§ **Requirement**: Return the text of every page in the listing below, reproducing each line as it appears, and leave the pictures out.

§ **Input for this task**:

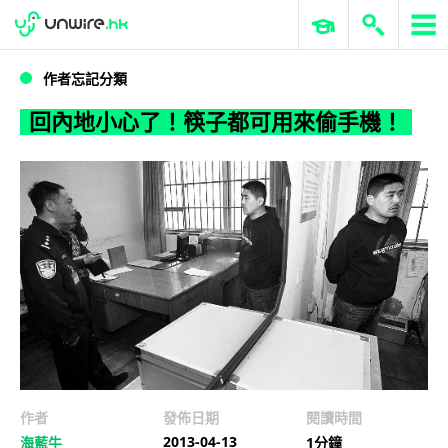
WWDC 2026
GenAI 與雲端科技專區
ERP 與商業 AI
回內地小心了！筷子都可用來偷手機！
作者忘記分類
回內地小心了！筷子都可用來偷手機！
作者
發佈日期
閱讀時間
2013-04-13
海藍牛
1分鐘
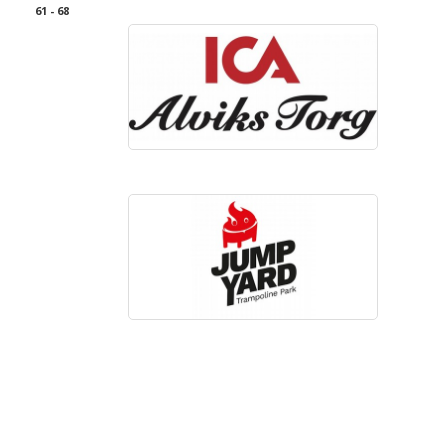
61 - 68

§ **Answer to this exercise**:
WWDC 2026
GenAI 與雲端科技專區
ERP 與商業 AI
回內地小心了！筷子都可用來偷手機！
作者忘記分類
回內地小心了！筷子都可用來偷手機！
作者
發佈日期
閱讀時間
2013-04-13
海藍牛
1分鐘
61 - 68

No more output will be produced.